Another brilliant adventure
I have never been a big fan of action thrillers. The only author I read regularly in this genre is Lee Child and his `Jack Reacher` character, and I enjoy him a lot, so I decided to give Clive Cussler a try. I am happy to say I was not disappointed! Even though "Pacific Vortex" was the first published book in the Dirk Pitt adventures series, it was the first Cussler wrote, so logically, this is the novel I picked to start my journey. I found an interesting character that lives at the edge and is passionate about his work. Also in some aspects he is similar to James Bond, women mainly, and the mix is sufficient to keep the reader thoroughly entertained. If you enjoy serial characters then this is a must series for you, also try Michael Connelly`s `Harry Bosh` series, or much more violent is the `Soft Target` thrillers by Conrad Jones. In the Dirk pitt stories Cussler has created a very entertaining series, with a character that has an arrogant and pedantic side, but whom also shows his pure emotions and is true to his friends and ideals.

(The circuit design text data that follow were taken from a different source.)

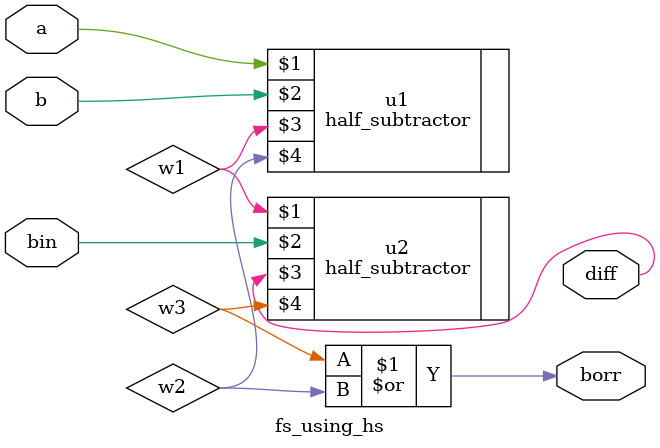
<source format=v>
module fs_using_hs(
input a,b,bin,
output diff,borr
);
wire w1,w2,w3;

half_subtractor u1(a,b,w1,w2);
half_subtractor u2(w1,bin,diff,w3);
or u3(borr,w3,w2);

endmodule

</source>
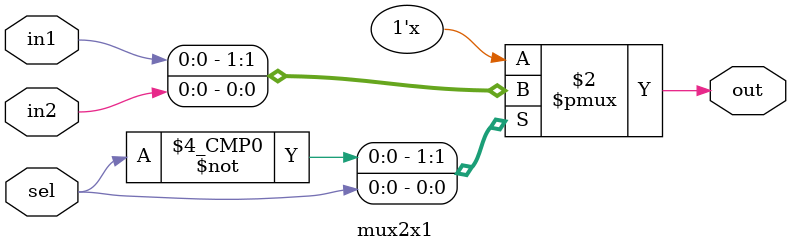
<source format=v>
`timescale 1ns / 1ps


module mux2x1(
    output reg out,
    input in1, in2, sel
    );
    
    always@(*)
    begin
        casex(sel)
            1'b0: out <= in1;
            1'b1: out <= in2;
        endcase
    end
endmodule

</source>
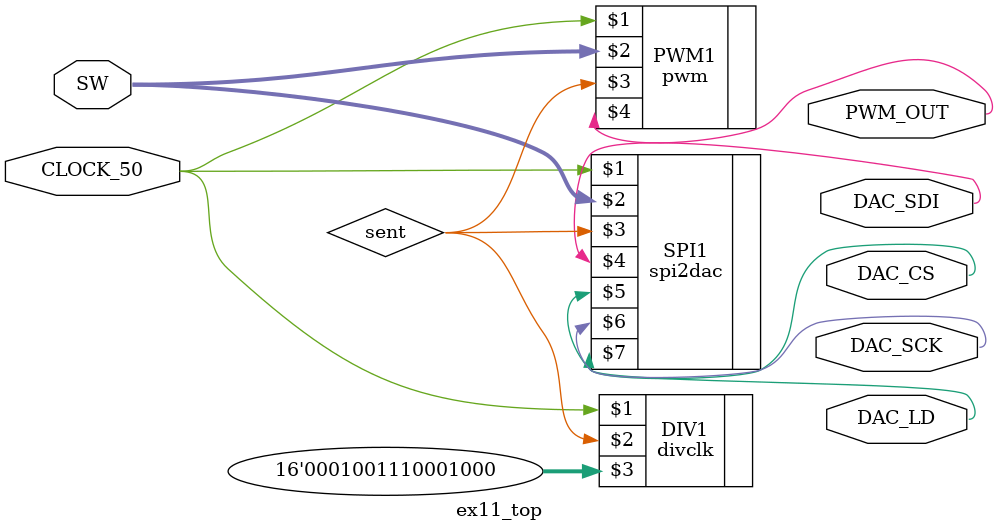
<source format=v>
module ex11_top(
	SW,
	CLOCK_50,
	DAC_CS,
	DAC_SDI,
	DAC_LD,
	DAC_SCK,
	PWM_OUT
	);
	
	input [9:0]SW;
	input CLOCK_50;
	output DAC_CS,DAC_SDI,DAC_LD,DAC_SCK,PWM_OUT;
	wire sent;
	
	divclk DIV1 (CLOCK_50,sent,16'd5000);
	
	spi2dac SPI1 (CLOCK_50, SW, sent, DAC_SDI, DAC_CS, DAC_SCK, DAC_LD);
	
	pwm PWM1 (CLOCK_50,SW,sent,PWM_OUT);
	
endmodule 
	
</source>
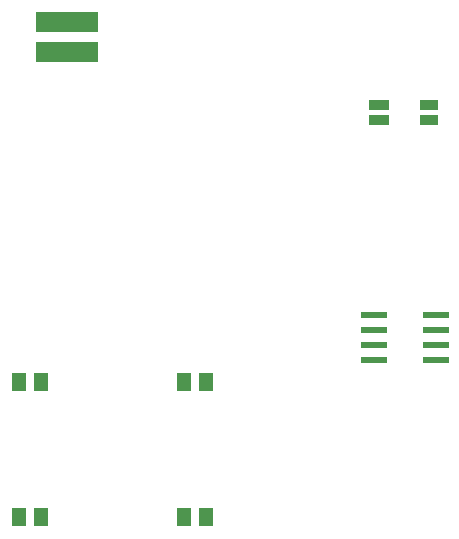
<source format=gbr>
G04 EAGLE Gerber RS-274X export*
G75*
%MOMM*%
%FSLAX34Y34*%
%LPD*%
%INSolderpaste Top*%
%IPPOS*%
%AMOC8*
5,1,8,0,0,1.08239X$1,22.5*%
G01*
%ADD10R,1.300000X1.500000*%
%ADD11R,2.200000X0.600000*%
%ADD12R,1.630000X0.900000*%
%ADD13R,1.730000X0.900000*%
%ADD14R,5.334000X1.651000*%


D10*
X142900Y292100D03*
X161900Y292100D03*
X282600Y292100D03*
X301600Y292100D03*
D11*
X443900Y450850D03*
X495900Y450850D03*
X443900Y463550D03*
X443900Y438150D03*
X443900Y425450D03*
X495900Y463550D03*
X495900Y438150D03*
X495900Y425450D03*
D12*
X490000Y641450D03*
X490000Y628500D03*
D13*
X447950Y628500D03*
X447950Y641500D03*
D10*
X282600Y406400D03*
X301600Y406400D03*
X142900Y406400D03*
X161900Y406400D03*
D14*
X184150Y685800D03*
X184150Y711200D03*
M02*

</source>
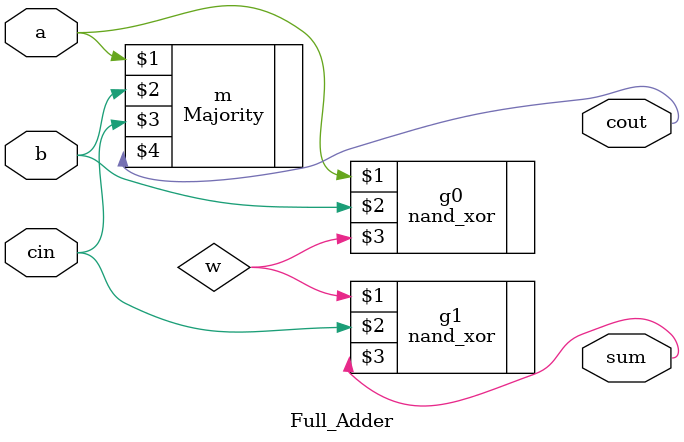
<source format=v>
`timescale 1ns/1ps

module Half_Adder(a, b, cout, sum);
input a, b;
output cout, sum;

nand_xor g0(a, b, sum);
nand_and g1(a, b, cout);

endmodule

module Full_Adder (a, b, cin, cout, sum);
input a, b, cin;
output cout, sum;

wire w;
nand_xor g0(a, b, w);
nand_xor g1(w, cin, sum);

Majority m(a, b, cin, cout);

endmodule


</source>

This makes the Special Project Director of the National Underwater and Marine Agency a very likable character. This is a book that a reader can breeze through in a few hours making it an enjoyable way to spend a weekend's afternoon. I will surely read the next book in this series hoping for a similar experience.
The result of Mixing Indiana Jones, James Bond, and others
Mr. Cussler's books are great escapist fiction. His newest, "Atlantis Found", I believe is one of the better tales he has told. The other enjoyment that comes with a Cussler novel is watching the professional critics try to trash his work. They don't get it, but as these novels routinely make the best-seller lists, we, the readers, do. The critics do get it, but they prefer books that get the literary equivalent of an Academy Award, while Mr. Cussler takes home The People's Choice Award.
"Atlantis Found" is way over the top, fantastic in what is spread on its' 534 pages, and most importantly, it is pure fun, and a great read. Dirk Pitt and Al Giordino are a combination of, Indiana Jones, James Bond, The Saint, the members of the old and new Mission Impossible teams, and a dash of The Duke, John Wayne, leading the cavalry. Sure the book has its cliché's, but does not every Bond film as well? Mr. Cussler gives his readers what they enjoy, and what may be one person's cliché, is another's cue that he or she is about to embark on an adventure with old friends. If you read Mr. Cussler you have probably read well into this latest work, and if you are not yet amongst his readers, "Atlantis Found", is a good place to start.